Today in Microsoft Flight Simulator, I’m flying the Bede BD-5J, the world’s smallest jet, famous for being flown by Roger Moore as James Bond in Octopussy.

The BD-5J is very popular at airshows, so I’m flying it today out of Oshkosh (Whitman Regional Airport, KOSH) in Wisconsin.

The BD-5 was designed in the late 1960s by Jim Bede, an ambitious thinker remembered (when he died in 2019) as someone who “made lots of promises, convincingly, if you ask around, and even delivered on a few of them.”

The BD-5 was a kit plane, to be sold for about $3,000 (then the price of a Volkswagen) and assembled by enthusiasts at home. It’s 4 feet 2 inches tall and less the 14 feet long, with a wingspan of 22.5 feet.

Some versions had a push propeller engine in the back, but the BD-5J had a jet. But after thousands of people putting down a $200 deposit, and receiving partial kits, Bede was unable to find a suitable jet engine.

After several years of struggling, the company went bankrupt in 1979, leaving customers stranded with half-built planes.

But the BD-5J’s popularity got a huge boost in 1983, when it was featured in the opening sequence of the James Bond movie “Octopussy”. (The plane does NOT have fold-up wings, as portrayed in the movie).

So a bunch of people completed their BD-5Js with whatever engine they could get their hands on, and they became very popular doing aerobatic stunts at airshows.

The problem is that a lot of these engines tended to either flame out or melt or set the BD-5J on fire, leading to a horrific accident rate.

It is estimated the 15% of all flights in a BD-5J have ended in fatalities. Yeah, there’s no decimal point there. 15 out of 100 flights.

So I’m sort of hoping that today that I’ll be in the lucky 85%.

In the sim, at least, the BD-5J is incredibly agile. It rolls on a dime, and recovers immediately. You can roll roll roll and then stop when you want.

But at first, I did find it difficult to do a loop. Despite starting with a dive to maximum speed, it would stall out at the top, and I’d end up doing a hammerhead or an Immelmann at best. Love the smoke showing your trail.

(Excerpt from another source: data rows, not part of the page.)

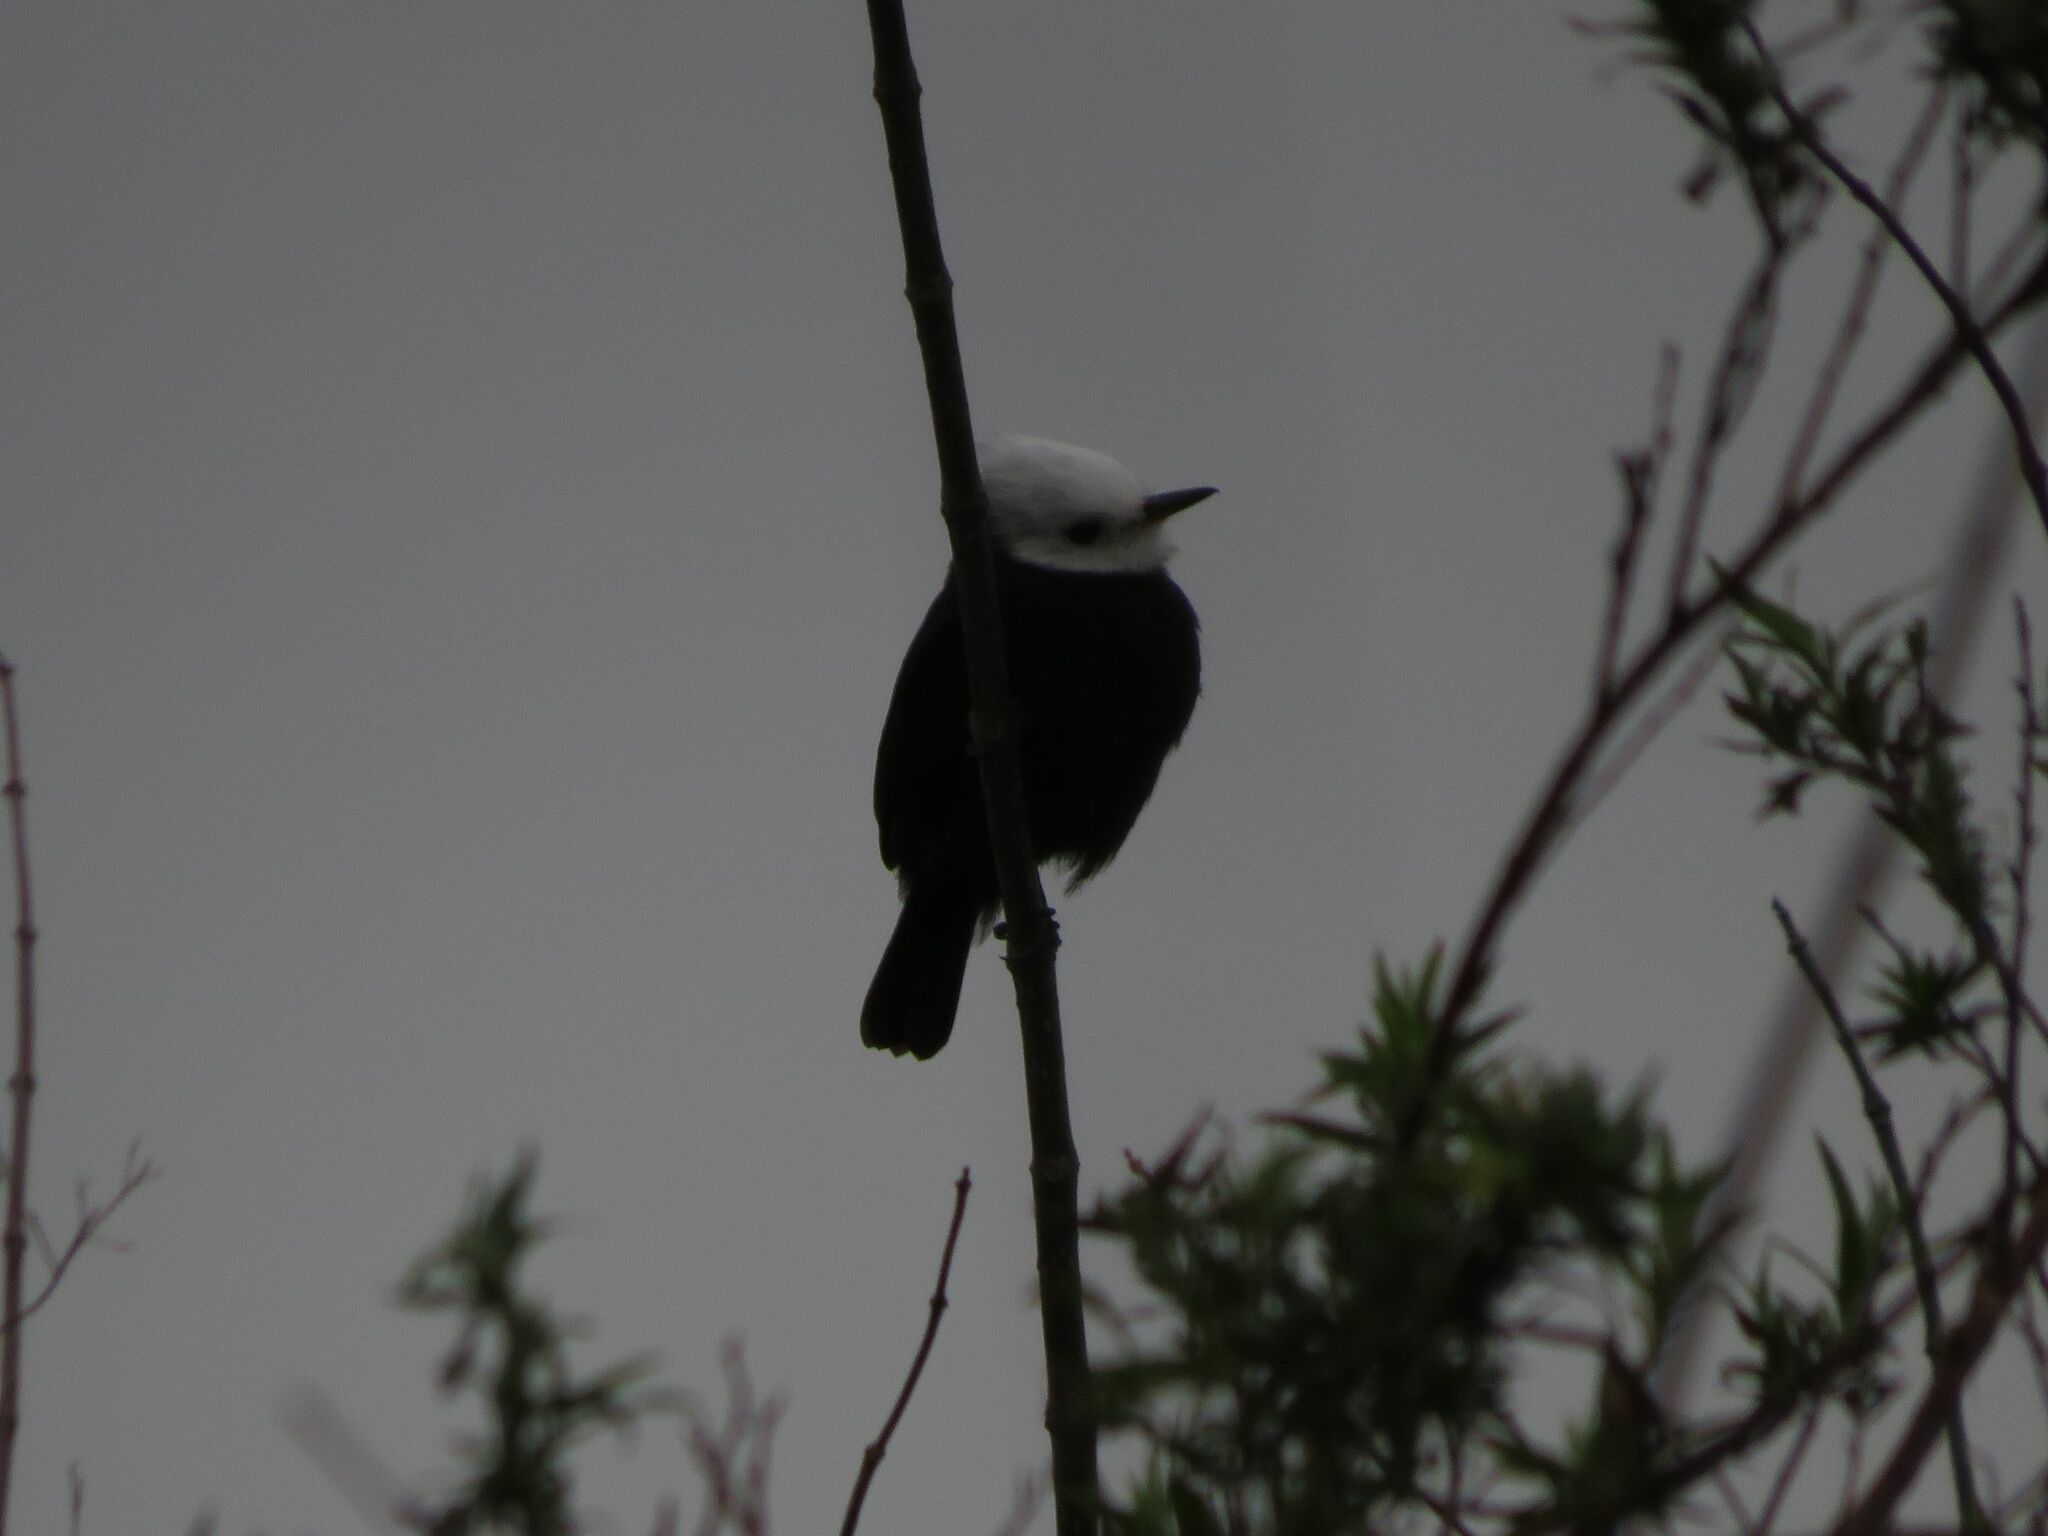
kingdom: Animalia
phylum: Chordata
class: Aves
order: Passeriformes
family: Tyrannidae
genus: Arundinicola
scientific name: Arundinicola leucocephala
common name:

Despite this, it was always easily recoverable, though the stall horn went off a lot.

Whoosh! That’s a wild ride.

I finally figured out, though, that the key to a successful loop was turning on the fuel pump. That way you – barely – made it over the top.

In the sim, at least, it’s one hell of a fun airplane.

But the fact is that a lot of very experienced airshow pilots have been killed flying in it, in real life.

Time to bring her home.

Entering the pattern to land at Oshkosh.

In the sim, at least, the BD-5J gains speed easily when the nose is down and descending. The first time, I came in too high and too hot and had to go around.

The next time I was right on the money: about 85 knots. You can’t flare and bleed off much speed, you have to fly it onto the runway.

I don’t know if I’d get in one of these suckers in real life, though. I’ll leave it to James Bond.

Hope you enjoyed a fun ride in the Bede BD-5J, the world’s smallest jet.